Definition
A foundational rule of energy management stating that an airplane's total energy state is determined by the combined use of pitch (which trades altitude for airspeed or vice versa) and power (which adds or removes total energy through thrust). Neither control alone governs the airplane's energy; they must be coordinated. Pitch redistributes existing energy between altitude (potential energy) and airspeed (kinetic energy), while power changes the total amount of energy available.
Plain English
How fast the airplane is going and how high it is together make up its energy. The pilot manages that energy by using the elevator and the throttle together. The elevator shifts energy between speed and height, and the throttle adds or removes energy overall.
Context Anchor
Seen when learning climbs, descents, approaches, go-arounds, and any situation where the pilot must manage both airspeed and altitude.
Derivation
“Pitch” comes from older uses meaning to set or place at an angle. “Power” means the ability to do work. “Energy” comes from a Greek idea of being active or at work. Together, the phrase points to a practical flying idea: the airplane’s nose angle and engine output determine what the airplane can do next.
Why Pilots Care
Correct energy management lets the pilot maintain stable airspeed and altitude, avoid stalls, and fly precise approaches and go-arounds.
Analogy
Think of a bicycle on a hill. Pedaling harder is power -- it adds energy. Tilting downhill or uphill is pitch -- it trades height for speed or speed for height. To arrive at the bottom of the hill at the right speed, you manage both together, not one or the other.
Grounding Statement
If the nose is raised without enough power, the airplane may slow down; if power is added without the right pitch, the airplane may speed up or climb more than intended.
Intuition Check
Do not assume pitch controls only altitude and power controls only speed.
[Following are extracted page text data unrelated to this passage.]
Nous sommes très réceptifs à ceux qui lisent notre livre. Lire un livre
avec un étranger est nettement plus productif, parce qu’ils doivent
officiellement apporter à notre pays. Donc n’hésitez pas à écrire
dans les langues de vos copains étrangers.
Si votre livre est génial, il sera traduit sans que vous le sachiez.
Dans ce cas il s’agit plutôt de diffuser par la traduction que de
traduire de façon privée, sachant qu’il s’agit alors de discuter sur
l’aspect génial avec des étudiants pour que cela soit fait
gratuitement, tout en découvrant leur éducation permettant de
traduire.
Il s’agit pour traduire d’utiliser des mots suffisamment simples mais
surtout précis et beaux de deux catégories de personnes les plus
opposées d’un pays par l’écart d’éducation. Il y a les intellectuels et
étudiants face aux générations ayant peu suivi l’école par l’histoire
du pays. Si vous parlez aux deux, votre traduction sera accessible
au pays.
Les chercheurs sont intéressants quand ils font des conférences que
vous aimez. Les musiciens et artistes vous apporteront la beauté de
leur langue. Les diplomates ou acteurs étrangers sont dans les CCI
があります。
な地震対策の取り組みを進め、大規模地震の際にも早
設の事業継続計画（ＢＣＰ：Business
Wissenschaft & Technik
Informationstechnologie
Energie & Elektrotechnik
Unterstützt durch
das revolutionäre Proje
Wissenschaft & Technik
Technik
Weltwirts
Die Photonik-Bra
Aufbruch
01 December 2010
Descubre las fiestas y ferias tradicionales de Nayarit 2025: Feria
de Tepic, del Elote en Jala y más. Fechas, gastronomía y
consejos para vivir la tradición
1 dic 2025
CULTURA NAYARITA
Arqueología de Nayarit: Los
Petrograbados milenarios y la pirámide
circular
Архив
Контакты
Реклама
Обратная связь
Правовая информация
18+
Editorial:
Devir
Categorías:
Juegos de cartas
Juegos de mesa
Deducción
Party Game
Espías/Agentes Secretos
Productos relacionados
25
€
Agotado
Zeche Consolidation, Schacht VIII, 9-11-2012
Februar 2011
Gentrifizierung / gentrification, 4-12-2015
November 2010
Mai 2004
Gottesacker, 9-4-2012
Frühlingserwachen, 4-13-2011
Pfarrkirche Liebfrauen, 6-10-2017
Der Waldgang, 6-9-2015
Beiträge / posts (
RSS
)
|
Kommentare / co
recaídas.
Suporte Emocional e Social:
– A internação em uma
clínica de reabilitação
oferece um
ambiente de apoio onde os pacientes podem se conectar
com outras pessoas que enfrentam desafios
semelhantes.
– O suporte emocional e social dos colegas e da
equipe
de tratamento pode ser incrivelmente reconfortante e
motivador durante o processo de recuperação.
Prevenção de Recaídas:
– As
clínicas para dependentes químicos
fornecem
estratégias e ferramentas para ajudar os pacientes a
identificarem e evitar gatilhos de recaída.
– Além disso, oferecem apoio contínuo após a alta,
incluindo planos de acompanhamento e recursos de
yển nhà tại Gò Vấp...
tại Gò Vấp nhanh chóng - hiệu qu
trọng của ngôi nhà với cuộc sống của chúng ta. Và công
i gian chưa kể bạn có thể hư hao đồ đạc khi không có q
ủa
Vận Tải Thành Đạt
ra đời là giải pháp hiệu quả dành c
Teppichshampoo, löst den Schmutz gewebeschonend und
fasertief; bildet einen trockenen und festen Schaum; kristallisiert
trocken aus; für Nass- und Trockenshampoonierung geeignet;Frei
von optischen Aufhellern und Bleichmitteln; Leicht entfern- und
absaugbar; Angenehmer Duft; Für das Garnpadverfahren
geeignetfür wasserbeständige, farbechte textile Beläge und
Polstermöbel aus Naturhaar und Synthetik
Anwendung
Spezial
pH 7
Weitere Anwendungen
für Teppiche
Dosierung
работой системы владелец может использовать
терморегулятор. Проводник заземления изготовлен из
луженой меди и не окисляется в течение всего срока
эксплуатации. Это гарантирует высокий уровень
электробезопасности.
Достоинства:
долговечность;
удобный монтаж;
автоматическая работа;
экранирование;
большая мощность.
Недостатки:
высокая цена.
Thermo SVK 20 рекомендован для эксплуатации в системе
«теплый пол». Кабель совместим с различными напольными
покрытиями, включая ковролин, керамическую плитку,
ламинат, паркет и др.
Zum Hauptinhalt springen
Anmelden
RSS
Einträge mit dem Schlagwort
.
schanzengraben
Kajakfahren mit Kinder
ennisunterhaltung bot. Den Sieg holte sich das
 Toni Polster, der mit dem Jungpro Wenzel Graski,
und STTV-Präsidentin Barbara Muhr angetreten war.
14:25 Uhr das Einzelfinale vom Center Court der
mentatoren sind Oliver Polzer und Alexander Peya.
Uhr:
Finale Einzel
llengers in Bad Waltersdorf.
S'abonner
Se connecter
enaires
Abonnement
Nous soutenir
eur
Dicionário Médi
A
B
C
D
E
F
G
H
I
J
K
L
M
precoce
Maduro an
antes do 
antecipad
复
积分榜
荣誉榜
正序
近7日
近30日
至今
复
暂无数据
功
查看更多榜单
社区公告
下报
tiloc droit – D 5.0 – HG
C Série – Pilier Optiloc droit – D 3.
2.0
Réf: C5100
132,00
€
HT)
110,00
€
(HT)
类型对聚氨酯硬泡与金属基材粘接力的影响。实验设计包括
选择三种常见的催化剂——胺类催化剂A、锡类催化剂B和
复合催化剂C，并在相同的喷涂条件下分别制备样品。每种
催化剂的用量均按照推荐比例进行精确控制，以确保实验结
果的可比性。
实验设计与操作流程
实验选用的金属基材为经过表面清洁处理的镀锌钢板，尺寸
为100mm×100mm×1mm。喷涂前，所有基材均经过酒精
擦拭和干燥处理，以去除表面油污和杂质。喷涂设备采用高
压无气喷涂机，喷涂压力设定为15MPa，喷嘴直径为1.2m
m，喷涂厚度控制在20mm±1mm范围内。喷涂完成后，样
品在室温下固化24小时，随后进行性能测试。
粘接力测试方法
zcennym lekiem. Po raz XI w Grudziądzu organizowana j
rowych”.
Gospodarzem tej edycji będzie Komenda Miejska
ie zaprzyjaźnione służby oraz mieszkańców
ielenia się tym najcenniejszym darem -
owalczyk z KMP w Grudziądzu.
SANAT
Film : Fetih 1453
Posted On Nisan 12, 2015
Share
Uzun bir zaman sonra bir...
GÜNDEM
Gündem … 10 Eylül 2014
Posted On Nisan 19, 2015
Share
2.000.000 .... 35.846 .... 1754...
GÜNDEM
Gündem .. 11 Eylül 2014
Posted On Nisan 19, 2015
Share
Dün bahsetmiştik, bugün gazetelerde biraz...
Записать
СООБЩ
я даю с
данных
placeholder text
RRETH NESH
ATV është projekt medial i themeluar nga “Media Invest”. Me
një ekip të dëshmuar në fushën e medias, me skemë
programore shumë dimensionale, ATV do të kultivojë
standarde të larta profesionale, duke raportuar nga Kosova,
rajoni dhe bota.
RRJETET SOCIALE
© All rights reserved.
In real flying, pitch and power work together to control the airplane’s total speed-and-altitude condition.
Example Sentence 1
On final approach, the instructor reminded the student that pitch plus power controls energy state, so reducing power without adjusting pitch would cause the airspeed to decay below approach speed.
Example Sentence 2
During a go-around the pilot adds power and raises pitch to change the energy state from descent to climb.